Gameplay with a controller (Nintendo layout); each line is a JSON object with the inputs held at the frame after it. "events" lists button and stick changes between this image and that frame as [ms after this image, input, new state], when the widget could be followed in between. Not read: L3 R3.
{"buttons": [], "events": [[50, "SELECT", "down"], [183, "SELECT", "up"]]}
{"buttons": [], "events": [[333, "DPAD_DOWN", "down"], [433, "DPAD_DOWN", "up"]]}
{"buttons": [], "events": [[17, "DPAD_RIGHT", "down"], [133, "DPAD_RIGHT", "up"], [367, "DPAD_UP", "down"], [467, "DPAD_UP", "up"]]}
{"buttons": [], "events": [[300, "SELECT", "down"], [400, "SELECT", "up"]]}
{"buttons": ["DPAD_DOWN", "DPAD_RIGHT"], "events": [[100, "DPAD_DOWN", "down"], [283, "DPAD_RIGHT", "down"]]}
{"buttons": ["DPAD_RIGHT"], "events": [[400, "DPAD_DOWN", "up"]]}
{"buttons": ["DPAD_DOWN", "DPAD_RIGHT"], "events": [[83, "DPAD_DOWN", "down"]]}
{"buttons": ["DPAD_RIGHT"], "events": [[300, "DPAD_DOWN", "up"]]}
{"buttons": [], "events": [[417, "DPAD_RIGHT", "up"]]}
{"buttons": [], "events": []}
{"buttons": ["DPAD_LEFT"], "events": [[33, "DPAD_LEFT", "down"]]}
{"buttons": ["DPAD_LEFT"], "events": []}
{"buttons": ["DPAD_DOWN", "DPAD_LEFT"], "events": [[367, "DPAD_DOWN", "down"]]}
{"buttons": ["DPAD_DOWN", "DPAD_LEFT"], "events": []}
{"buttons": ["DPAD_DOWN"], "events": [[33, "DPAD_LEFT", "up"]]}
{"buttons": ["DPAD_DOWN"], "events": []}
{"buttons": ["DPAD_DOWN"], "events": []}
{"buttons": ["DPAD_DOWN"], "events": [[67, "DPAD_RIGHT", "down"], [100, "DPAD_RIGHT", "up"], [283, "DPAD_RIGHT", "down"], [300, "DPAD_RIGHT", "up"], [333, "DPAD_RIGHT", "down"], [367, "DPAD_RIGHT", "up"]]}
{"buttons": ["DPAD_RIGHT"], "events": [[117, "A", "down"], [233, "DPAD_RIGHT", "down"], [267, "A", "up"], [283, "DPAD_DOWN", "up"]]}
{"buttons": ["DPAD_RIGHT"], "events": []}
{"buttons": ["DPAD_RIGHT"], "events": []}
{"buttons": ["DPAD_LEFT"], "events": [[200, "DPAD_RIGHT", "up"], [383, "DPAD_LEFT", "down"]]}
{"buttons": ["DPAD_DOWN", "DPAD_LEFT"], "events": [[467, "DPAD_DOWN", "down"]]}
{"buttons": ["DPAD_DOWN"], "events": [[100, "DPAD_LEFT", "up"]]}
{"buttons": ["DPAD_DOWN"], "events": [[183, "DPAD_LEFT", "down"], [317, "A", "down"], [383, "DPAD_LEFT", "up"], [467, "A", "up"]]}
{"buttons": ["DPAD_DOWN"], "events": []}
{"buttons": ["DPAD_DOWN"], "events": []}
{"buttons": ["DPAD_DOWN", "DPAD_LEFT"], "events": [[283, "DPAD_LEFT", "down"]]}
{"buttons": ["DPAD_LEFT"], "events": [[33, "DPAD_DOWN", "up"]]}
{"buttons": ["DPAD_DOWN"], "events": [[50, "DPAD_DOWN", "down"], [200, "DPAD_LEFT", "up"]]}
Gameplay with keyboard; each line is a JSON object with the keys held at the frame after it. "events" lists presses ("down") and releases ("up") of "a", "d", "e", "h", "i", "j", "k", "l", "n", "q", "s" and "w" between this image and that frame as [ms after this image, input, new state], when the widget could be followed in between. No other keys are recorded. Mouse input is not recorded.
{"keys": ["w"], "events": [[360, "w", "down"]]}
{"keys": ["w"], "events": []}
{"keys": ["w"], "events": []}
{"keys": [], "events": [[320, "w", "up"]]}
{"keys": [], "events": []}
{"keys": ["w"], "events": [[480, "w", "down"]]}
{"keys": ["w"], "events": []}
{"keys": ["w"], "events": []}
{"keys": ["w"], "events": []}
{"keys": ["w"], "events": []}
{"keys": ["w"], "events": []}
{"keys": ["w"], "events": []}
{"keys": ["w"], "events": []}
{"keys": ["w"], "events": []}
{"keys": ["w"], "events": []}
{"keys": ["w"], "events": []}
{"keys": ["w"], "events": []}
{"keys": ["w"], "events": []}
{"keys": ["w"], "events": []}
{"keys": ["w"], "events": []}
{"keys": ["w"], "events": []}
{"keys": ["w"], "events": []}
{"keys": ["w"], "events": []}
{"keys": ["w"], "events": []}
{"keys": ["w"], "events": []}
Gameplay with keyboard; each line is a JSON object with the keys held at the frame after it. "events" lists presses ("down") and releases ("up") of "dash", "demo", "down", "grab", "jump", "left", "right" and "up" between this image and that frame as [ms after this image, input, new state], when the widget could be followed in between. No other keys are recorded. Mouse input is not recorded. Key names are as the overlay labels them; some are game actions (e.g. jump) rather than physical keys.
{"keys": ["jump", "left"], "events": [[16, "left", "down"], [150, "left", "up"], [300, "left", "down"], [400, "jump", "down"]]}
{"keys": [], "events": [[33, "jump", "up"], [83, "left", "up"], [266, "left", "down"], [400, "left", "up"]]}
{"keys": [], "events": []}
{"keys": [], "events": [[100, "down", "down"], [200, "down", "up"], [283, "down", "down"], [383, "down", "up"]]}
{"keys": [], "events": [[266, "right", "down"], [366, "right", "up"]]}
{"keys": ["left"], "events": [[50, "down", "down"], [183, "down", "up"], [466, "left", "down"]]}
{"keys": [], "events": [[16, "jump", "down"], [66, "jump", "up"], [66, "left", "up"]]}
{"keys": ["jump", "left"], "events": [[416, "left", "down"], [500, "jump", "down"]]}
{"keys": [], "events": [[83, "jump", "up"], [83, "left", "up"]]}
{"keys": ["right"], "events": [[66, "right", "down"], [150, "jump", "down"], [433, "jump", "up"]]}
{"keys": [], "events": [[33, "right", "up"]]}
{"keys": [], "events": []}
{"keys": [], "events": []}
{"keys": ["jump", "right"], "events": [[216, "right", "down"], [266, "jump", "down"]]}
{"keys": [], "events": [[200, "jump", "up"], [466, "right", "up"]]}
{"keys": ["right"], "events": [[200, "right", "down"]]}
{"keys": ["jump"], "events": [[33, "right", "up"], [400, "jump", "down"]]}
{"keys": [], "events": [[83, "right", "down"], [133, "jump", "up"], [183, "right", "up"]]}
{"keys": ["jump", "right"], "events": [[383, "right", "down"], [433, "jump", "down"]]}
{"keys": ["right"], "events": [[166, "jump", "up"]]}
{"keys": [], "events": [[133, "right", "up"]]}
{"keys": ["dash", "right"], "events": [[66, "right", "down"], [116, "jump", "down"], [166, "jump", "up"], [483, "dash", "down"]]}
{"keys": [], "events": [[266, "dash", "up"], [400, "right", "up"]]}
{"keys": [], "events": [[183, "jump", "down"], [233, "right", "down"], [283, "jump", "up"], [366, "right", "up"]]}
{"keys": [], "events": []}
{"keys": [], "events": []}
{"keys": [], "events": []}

============

The data above is to be returned exactly, with nothing altered.

Gameplay with a controller (Nintendo layout); each line is a JSON object with the inputs held at the frame after it. "events" lists button and stick changes between this image and that frame as [ms after this image, input, new state], when the widget could be followed in between. Not read: L3 R3.
{"buttons": [], "events": [[50, "SELECT", "down"], [183, "SELECT", "up"]]}
{"buttons": [], "events": [[333, "DPAD_DOWN", "down"], [433, "DPAD_DOWN", "up"]]}
{"buttons": [], "events": [[17, "DPAD_RIGHT", "down"], [133, "DPAD_RIGHT", "up"], [367, "DPAD_UP", "down"], [467, "DPAD_UP", "up"]]}
{"buttons": [], "events": [[300, "SELECT", "down"], [400, "SELECT", "up"]]}
{"buttons": ["DPAD_DOWN", "DPAD_RIGHT"], "events": [[100, "DPAD_DOWN", "down"], [283, "DPAD_RIGHT", "down"]]}
{"buttons": ["DPAD_RIGHT"], "events": [[400, "DPAD_DOWN", "up"]]}
{"buttons": ["DPAD_DOWN", "DPAD_RIGHT"], "events": [[83, "DPAD_DOWN", "down"]]}
{"buttons": ["DPAD_RIGHT"], "events": [[300, "DPAD_DOWN", "up"]]}
{"buttons": [], "events": [[417, "DPAD_RIGHT", "up"]]}
{"buttons": [], "events": []}
{"buttons": ["DPAD_LEFT"], "events": [[33, "DPAD_LEFT", "down"]]}
{"buttons": ["DPAD_LEFT"], "events": []}
{"buttons": ["DPAD_DOWN", "DPAD_LEFT"], "events": [[367, "DPAD_DOWN", "down"]]}
{"buttons": ["DPAD_DOWN", "DPAD_LEFT"], "events": []}
{"buttons": ["DPAD_DOWN"], "events": [[33, "DPAD_LEFT", "up"]]}
{"buttons": ["DPAD_DOWN"], "events": []}
{"buttons": ["DPAD_DOWN"], "events": []}
{"buttons": ["DPAD_DOWN"], "events": [[67, "DPAD_RIGHT", "down"], [100, "DPAD_RIGHT", "up"], [283, "DPAD_RIGHT", "down"], [300, "DPAD_RIGHT", "up"], [333, "DPAD_RIGHT", "down"], [367, "DPAD_RIGHT", "up"]]}
{"buttons": ["DPAD_RIGHT"], "events": [[117, "A", "down"], [233, "DPAD_RIGHT", "down"], [267, "A", "up"], [283, "DPAD_DOWN", "up"]]}
{"buttons": ["DPAD_RIGHT"], "events": []}
{"buttons": ["DPAD_RIGHT"], "events": []}
{"buttons": ["DPAD_LEFT"], "events": [[200, "DPAD_RIGHT", "up"], [383, "DPAD_LEFT", "down"]]}
{"buttons": ["DPAD_DOWN", "DPAD_LEFT"], "events": [[467, "DPAD_DOWN", "down"]]}
{"buttons": ["DPAD_DOWN"], "events": [[100, "DPAD_LEFT", "up"]]}
{"buttons": ["DPAD_DOWN"], "events": [[183, "DPAD_LEFT", "down"], [317, "A", "down"], [383, "DPAD_LEFT", "up"], [467, "A", "up"]]}
{"buttons": ["DPAD_DOWN"], "events": []}
{"buttons": ["DPAD_DOWN"], "events": []}
{"buttons": ["DPAD_DOWN", "DPAD_LEFT"], "events": [[283, "DPAD_LEFT", "down"]]}
{"buttons": ["DPAD_LEFT"], "events": [[33, "DPAD_DOWN", "up"]]}
{"buttons": ["DPAD_DOWN"], "events": [[50, "DPAD_DOWN", "down"], [200, "DPAD_LEFT", "up"]]}
Gameplay with keyboard; each line is a JSON object with the keys held at the frame after it. "events" lists presses ("down") and releases ("up") of "a", "d", "e", "h", "i", "j", "k", "l", "n", "q", "s" and "w" between this image and that frame as [ms after this image, input, new state], when the widget could be followed in between. No other keys are recorded. Mouse input is not recorded.
{"keys": ["w"], "events": [[360, "w", "down"]]}
{"keys": ["w"], "events": []}
{"keys": ["w"], "events": []}
{"keys": [], "events": [[320, "w", "up"]]}
{"keys": [], "events": []}
{"keys": ["w"], "events": [[480, "w", "down"]]}
{"keys": ["w"], "events": []}
{"keys": ["w"], "events": []}
{"keys": ["w"], "events": []}
{"keys": ["w"], "events": []}
{"keys": ["w"], "events": []}
{"keys": ["w"], "events": []}
{"keys": ["w"], "events": []}
{"keys": ["w"], "events": []}
{"keys": ["w"], "events": []}
{"keys": ["w"], "events": []}
{"keys": ["w"], "events": []}
{"keys": ["w"], "events": []}
{"keys": ["w"], "events": []}
{"keys": ["w"], "events": []}
{"keys": ["w"], "events": []}
{"keys": ["w"], "events": []}
{"keys": ["w"], "events": []}
{"keys": ["w"], "events": []}
{"keys": ["w"], "events": []}
Gameplay with keyboard; each line is a JSON object with the keys held at the frame after it. "events" lists presses ("down") and releases ("up") of "dash", "demo", "down", "grab", "jump", "left", "right" and "up" between this image and that frame as [ms after this image, input, new state], when the widget could be followed in between. No other keys are recorded. Mouse input is not recorded. Key names are as the overlay labels them; some are game actions (e.g. jump) rather than physical keys.
{"keys": ["jump", "left"], "events": [[16, "left", "down"], [150, "left", "up"], [300, "left", "down"], [400, "jump", "down"]]}
{"keys": [], "events": [[33, "jump", "up"], [83, "left", "up"], [266, "left", "down"], [400, "left", "up"]]}
{"keys": [], "events": []}
{"keys": [], "events": [[100, "down", "down"], [200, "down", "up"], [283, "down", "down"], [383, "down", "up"]]}
{"keys": [], "events": [[266, "right", "down"], [366, "right", "up"]]}
{"keys": ["left"], "events": [[50, "down", "down"], [183, "down", "up"], [466, "left", "down"]]}
{"keys": [], "events": [[16, "jump", "down"], [66, "jump", "up"], [66, "left", "up"]]}
{"keys": ["jump", "left"], "events": [[416, "left", "down"], [500, "jump", "down"]]}
{"keys": [], "events": [[83, "jump", "up"], [83, "left", "up"]]}
{"keys": ["right"], "events": [[66, "right", "down"], [150, "jump", "down"], [433, "jump", "up"]]}
{"keys": [], "events": [[33, "right", "up"]]}
{"keys": [], "events": []}
{"keys": [], "events": []}
{"keys": ["jump", "right"], "events": [[216, "right", "down"], [266, "jump", "down"]]}
{"keys": [], "events": [[200, "jump", "up"], [466, "right", "up"]]}
{"keys": ["right"], "events": [[200, "right", "down"]]}
{"keys": ["jump"], "events": [[33, "right", "up"], [400, "jump", "down"]]}
{"keys": [], "events": [[83, "right", "down"], [133, "jump", "up"], [183, "right", "up"]]}
{"keys": ["jump", "right"], "events": [[383, "right", "down"], [433, "jump", "down"]]}
{"keys": ["right"], "events": [[166, "jump", "up"]]}
{"keys": [], "events": [[133, "right", "up"]]}
{"keys": ["dash", "right"], "events": [[66, "right", "down"], [116, "jump", "down"], [166, "jump", "up"], [483, "dash", "down"]]}
{"keys": [], "events": [[266, "dash", "up"], [400, "right", "up"]]}
{"keys": [], "events": [[183, "jump", "down"], [233, "right", "down"], [283, "jump", "up"], [366, "right", "up"]]}
{"keys": [], "events": []}
{"keys": [], "events": []}
{"keys": [], "events": []}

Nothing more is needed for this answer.